==== Provided records

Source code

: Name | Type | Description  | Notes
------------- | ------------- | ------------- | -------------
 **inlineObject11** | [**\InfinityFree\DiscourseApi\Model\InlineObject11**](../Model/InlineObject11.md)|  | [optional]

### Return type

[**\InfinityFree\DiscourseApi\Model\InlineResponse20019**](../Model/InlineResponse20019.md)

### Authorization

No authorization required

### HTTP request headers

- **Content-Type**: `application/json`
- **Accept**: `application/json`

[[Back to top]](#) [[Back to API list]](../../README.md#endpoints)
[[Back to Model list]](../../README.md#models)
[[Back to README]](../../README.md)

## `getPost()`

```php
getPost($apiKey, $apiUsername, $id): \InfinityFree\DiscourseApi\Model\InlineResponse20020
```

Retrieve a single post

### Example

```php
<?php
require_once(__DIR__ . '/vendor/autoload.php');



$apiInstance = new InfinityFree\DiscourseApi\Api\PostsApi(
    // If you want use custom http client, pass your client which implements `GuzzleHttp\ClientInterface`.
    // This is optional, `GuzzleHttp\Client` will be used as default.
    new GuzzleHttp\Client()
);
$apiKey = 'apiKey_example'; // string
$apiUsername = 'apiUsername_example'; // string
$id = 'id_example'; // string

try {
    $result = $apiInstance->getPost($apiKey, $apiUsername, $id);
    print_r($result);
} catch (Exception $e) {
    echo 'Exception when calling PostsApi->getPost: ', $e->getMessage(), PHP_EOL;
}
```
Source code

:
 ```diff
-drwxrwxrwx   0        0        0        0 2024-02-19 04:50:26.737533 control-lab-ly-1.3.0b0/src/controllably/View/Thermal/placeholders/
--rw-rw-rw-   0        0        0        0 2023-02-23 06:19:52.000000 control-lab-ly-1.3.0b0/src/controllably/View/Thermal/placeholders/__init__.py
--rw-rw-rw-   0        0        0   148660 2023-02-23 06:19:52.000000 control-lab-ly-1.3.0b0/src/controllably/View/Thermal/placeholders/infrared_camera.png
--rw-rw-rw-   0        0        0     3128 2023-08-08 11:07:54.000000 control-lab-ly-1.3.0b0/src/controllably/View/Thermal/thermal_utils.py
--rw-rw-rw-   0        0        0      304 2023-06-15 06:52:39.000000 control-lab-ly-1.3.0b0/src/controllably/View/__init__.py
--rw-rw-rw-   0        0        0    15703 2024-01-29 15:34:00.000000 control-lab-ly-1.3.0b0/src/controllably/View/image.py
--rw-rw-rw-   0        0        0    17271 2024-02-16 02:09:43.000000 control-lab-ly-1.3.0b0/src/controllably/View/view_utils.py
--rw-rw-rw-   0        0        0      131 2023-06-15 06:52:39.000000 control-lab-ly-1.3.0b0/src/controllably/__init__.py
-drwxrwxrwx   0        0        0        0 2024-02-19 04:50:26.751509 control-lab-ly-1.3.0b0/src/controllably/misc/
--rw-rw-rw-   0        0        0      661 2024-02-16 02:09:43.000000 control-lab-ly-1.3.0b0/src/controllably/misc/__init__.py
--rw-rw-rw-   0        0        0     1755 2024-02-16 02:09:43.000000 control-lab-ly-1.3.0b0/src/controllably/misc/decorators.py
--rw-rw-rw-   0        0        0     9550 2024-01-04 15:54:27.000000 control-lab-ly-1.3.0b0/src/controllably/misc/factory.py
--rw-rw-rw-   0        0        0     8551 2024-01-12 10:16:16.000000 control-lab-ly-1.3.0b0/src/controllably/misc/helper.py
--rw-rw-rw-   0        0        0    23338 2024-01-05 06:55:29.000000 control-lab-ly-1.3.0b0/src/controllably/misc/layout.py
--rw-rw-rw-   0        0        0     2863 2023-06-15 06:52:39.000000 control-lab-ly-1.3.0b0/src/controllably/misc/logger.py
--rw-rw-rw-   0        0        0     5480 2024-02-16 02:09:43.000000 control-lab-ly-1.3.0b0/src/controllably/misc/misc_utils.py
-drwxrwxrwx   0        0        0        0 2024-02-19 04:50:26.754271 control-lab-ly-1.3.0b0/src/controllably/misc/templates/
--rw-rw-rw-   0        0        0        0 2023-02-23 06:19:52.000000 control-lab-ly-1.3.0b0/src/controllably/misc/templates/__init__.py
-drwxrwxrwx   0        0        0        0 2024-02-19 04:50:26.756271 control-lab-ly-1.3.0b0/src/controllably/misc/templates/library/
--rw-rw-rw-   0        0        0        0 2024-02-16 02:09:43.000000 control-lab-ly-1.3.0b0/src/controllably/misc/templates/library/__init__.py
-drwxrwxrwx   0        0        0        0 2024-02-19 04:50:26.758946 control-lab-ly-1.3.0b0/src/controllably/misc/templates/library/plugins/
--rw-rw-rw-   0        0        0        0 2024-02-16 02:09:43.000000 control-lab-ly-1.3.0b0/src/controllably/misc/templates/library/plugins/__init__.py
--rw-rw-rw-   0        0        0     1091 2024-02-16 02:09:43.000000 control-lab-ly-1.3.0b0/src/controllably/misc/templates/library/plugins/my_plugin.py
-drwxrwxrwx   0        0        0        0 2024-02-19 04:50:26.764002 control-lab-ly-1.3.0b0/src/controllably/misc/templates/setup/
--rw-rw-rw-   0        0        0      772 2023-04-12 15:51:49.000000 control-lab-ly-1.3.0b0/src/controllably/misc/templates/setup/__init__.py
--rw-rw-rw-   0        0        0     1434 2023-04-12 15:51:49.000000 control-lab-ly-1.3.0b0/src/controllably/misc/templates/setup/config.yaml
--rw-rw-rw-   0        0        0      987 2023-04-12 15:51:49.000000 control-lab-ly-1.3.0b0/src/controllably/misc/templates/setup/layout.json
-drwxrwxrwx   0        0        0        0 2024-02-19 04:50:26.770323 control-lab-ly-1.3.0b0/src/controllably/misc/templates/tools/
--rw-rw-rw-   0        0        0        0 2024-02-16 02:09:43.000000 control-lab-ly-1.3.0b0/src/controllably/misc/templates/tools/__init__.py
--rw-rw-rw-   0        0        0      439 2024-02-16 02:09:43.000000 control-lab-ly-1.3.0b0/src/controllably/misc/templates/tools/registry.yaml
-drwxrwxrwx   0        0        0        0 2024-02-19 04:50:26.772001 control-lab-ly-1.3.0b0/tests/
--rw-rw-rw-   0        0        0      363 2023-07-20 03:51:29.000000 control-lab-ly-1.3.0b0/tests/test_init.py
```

========

Task requirements:
Take each line above that holds the string "list" and copy it.

Task output:
[[Back to top]](#) [[Back to API list]](../../README.md#endpoints)
[[Back to Model list]](../../README.md#models)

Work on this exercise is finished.